Clinical arthritis score system based on the gross edematous changes and inflammations have been used as a valuable scoring system to detect the efficacy of test materials on CIA [49]. In addition, poly-arthritis occurred in CIA [34, 50], and marked increases of paw and knee thicknesses were observed with significant increases of paw weights [35]. Histopathologically, inflammation of peripheral synovial joints including infiltrations of inflammatory cells, articular cartilage, and bone damages were induced in CIA, and semiquantitative score system based on these histopathological changes have been used as a valuable scoring system to detect the efficacy of test materials on CIA [32, 42, 49, 51, 52]. In the present study, severe inflammatory changes, cartilage, and bone erosions were observed on the knee and third hind digits of CIA control mice. Dose-dependent inhibition of these histopathological and histomorphometrical changes by treatment of platycodin D detected in the present study is considered as direct evidence that platycodin D has favorable effects on the CIA.

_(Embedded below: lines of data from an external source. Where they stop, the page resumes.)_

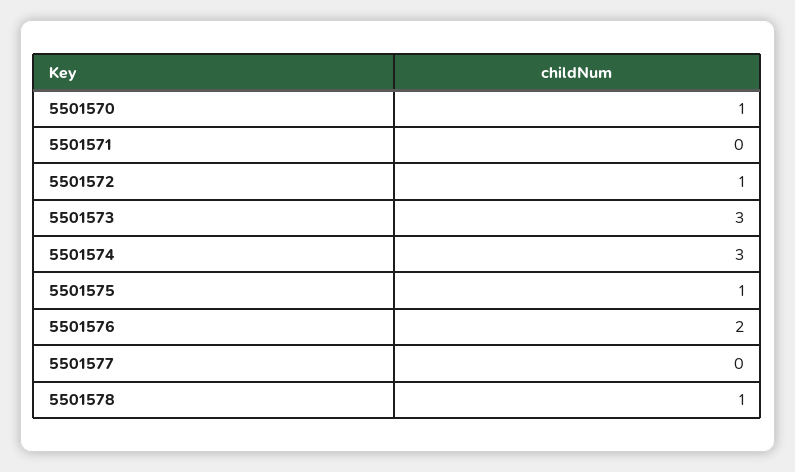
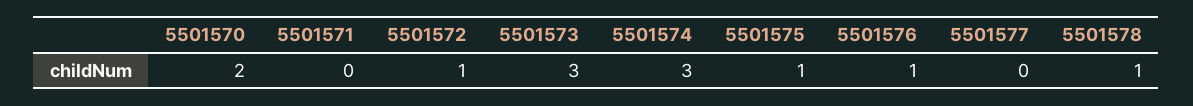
  {
-   "5501570": 1,
+   "5501570": 2,
    "5501571": 0,
    "5501572": 1,
    "5501573": 3,
    "5501574": 3,
    "5501575": 1,
-   "5501576": 2,
+   "5501576": 1,
    "5501577": 0,
    "5501578": 1
  }

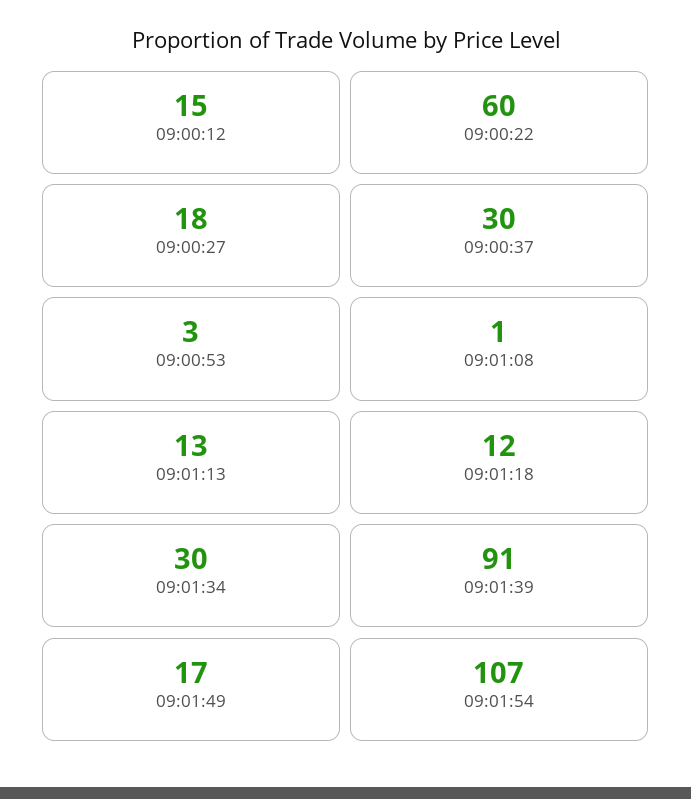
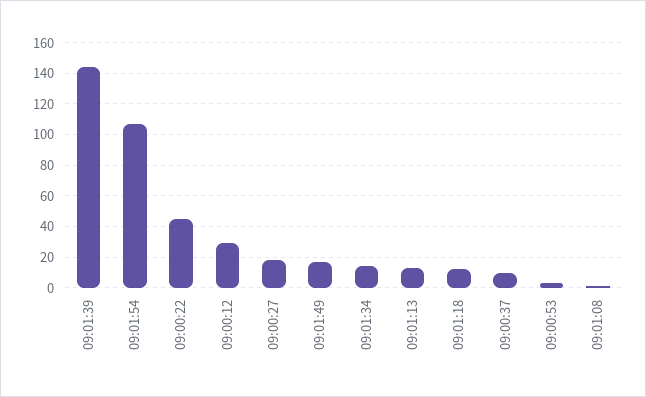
  {
-   "09:00:12": 15,
+   "09:00:12": 30,
-   "09:00:22": 60,
+   "09:00:22": 45,
    "09:00:27": 18,
-   "09:00:37": 30,
+   "09:00:37": 10,
    "09:00:53": 3,
    "09:01:08": 1,
    "09:01:13": 13,
    "09:01:18": 12,
-   "09:01:34": 30,
+   "09:01:34": 15,
-   "09:01:39": 91,
+   "09:01:39": 145,
    "09:01:49": 17,
    "09:01:54": 107
  }

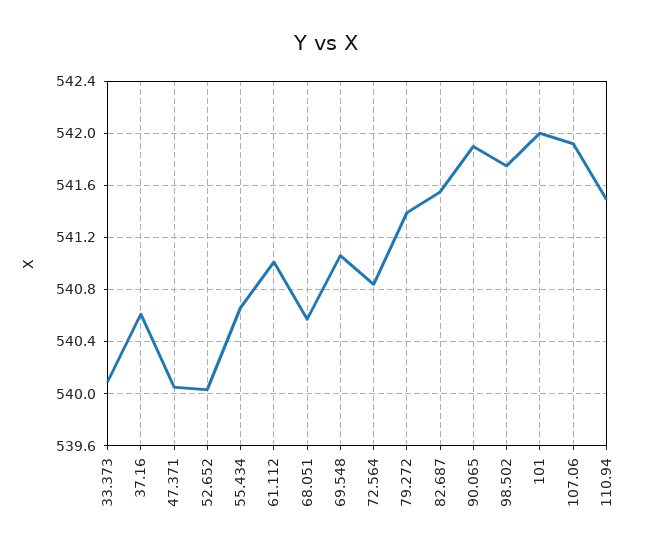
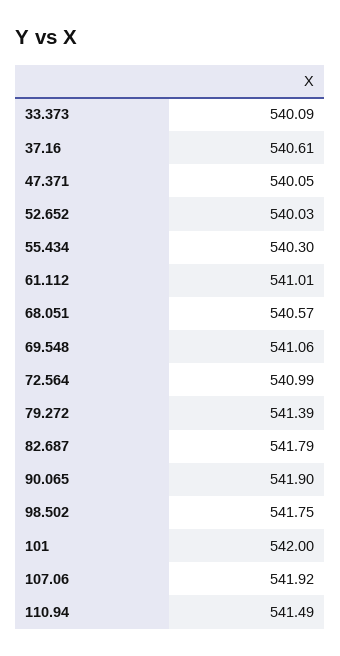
  {
    "33.373": 540.09,
    "37.16": 540.61,
    "47.371": 540.05,
    "52.652": 540.03,
-   "55.434": 540.65,
+   "55.434": 540.3,
    "61.112": 541.01,
    "68.051": 540.57,
    "69.548": 541.06,
-   "72.564": 540.85,
+   "72.564": 540.99,
    "79.272": 541.39,
-   "82.687": 541.55,
+   "82.687": 541.79,
    "90.065": 541.9,
    "98.502": 541.75,
    "101": 542,
    "107.06": 541.92,
    "110.94": 541.49
  }

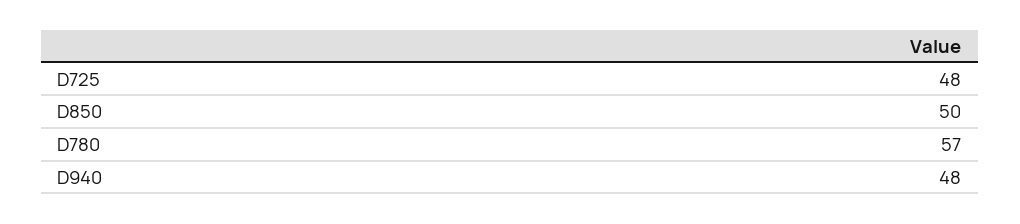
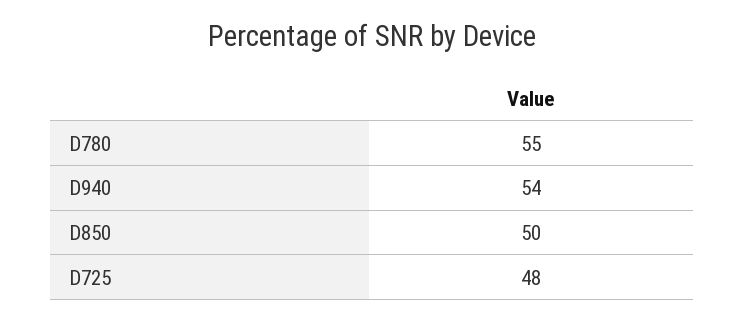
  {
    "D725": 48,
    "D850": 50,
-   "D780": 57,
+   "D780": 55,
-   "D940": 48
+   "D940": 54
  }

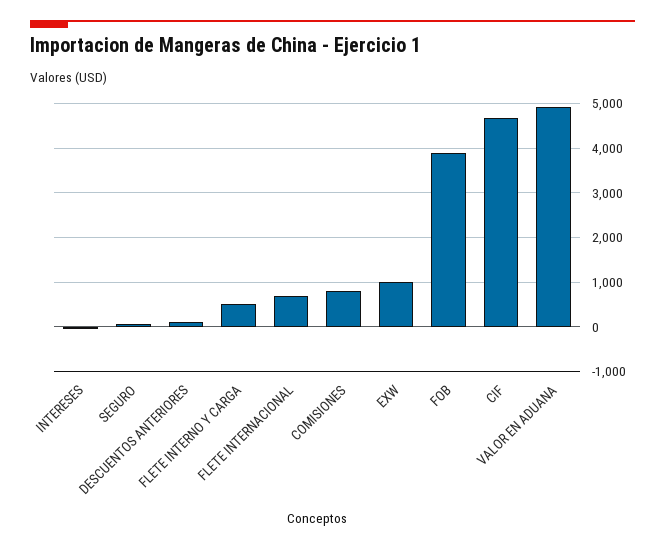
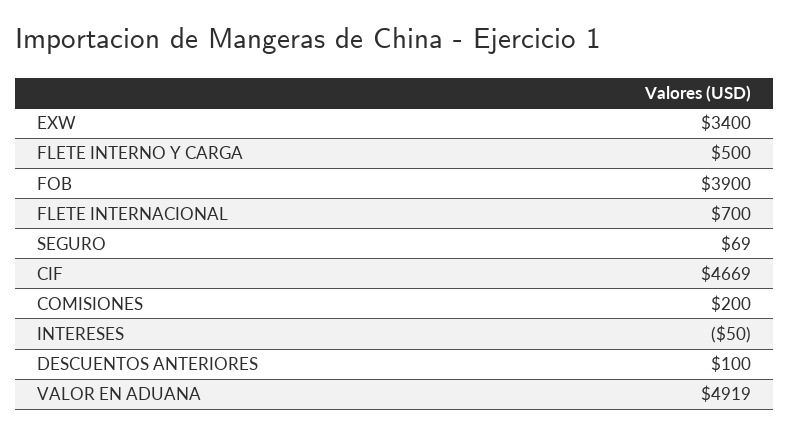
  {
    "INTERESES": -50,
    "SEGURO": 69,
    "DESCUENTOS ANTERIORES": 100,
    "FLETE INTERNO Y CARGA": 500,
    "FLETE INTERNACIONAL": 700,
-   "COMISIONES": 800,
+   "COMISIONES": 200,
-   "EXW": 1000,
+   "EXW": 3400,
    "FOB": 3900,
    "CIF": 4669,
    "VALOR EN ADUANA": 4919
  }

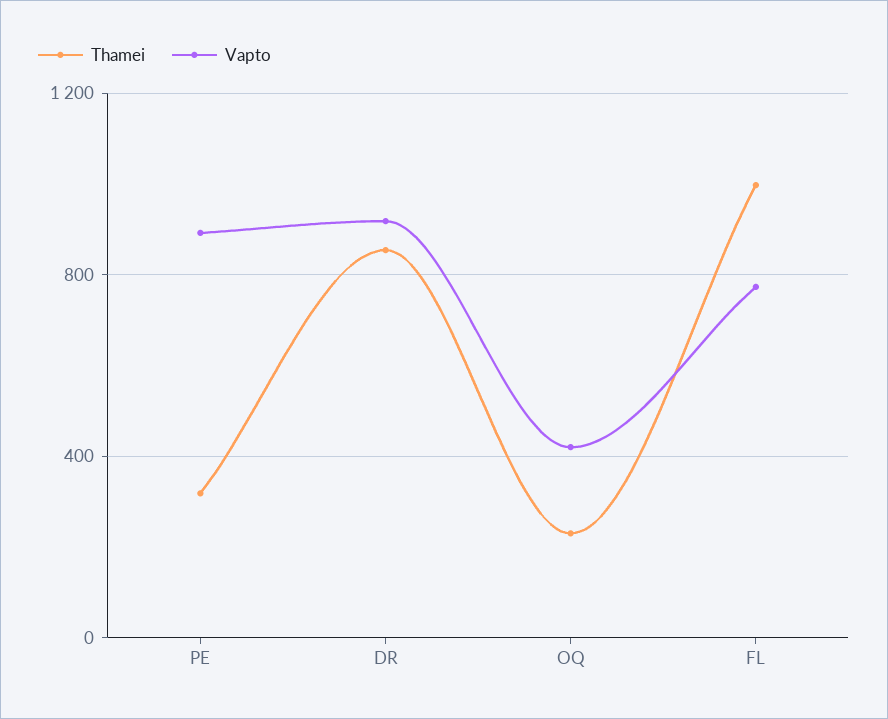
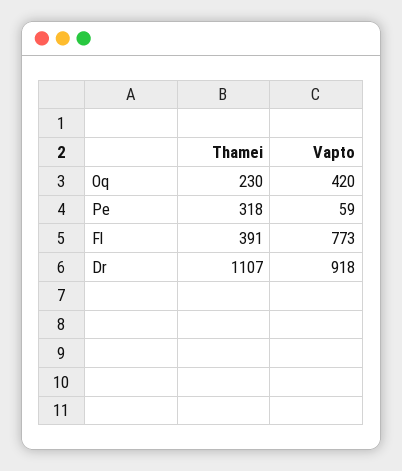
  {
    "Thamei": {
      "PE": 318,
-     "DR": 850,
+     "DR": 1107,
      "OQ": 230,
-     "FL": 1000
+     "FL": 391
    },
    "Vapto": {
-     "PE": 900,
+     "PE": 59,
      "DR": 918,
      "OQ": 420,
      "FL": 773
    }
  }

The importance of secondary lymphoid organs in the development of RA was demonstrated in early studies [53]. Generally, secondary lymphoid organs are enlarged due to hyperplasia of lymphoid cells [54, 55]. In the present study, enhanced immunity signs [33] as increases of spleen and lymph node weights, enlargement of spleen and lymph nodes due to hyperplasia of lymphoid cells were detected in CIA control at gross and histopathological observations. These enhanced immunities were dose-dependently inhibited by treatment of platycodin D like Enbrel.

5. Conclusion

The results obtained in this study suggest that oral treatment of platycodin D 200, 100, and 50 mg/kg showed relatively good favorable effects on the CIA mice mediated by anti-inflammatory, antioxidative, and immunomodulatory effects. These data suggest that platycodin D promise as a new effective antirheumatoid arthritis agent. Since marked favorable anti-CIA effects were also detected in platycodin D 50 mg/kg treated mice, the minimal effective dosage of platycodin D on CIA mice after oral administration is considered as below 50 mg/kg.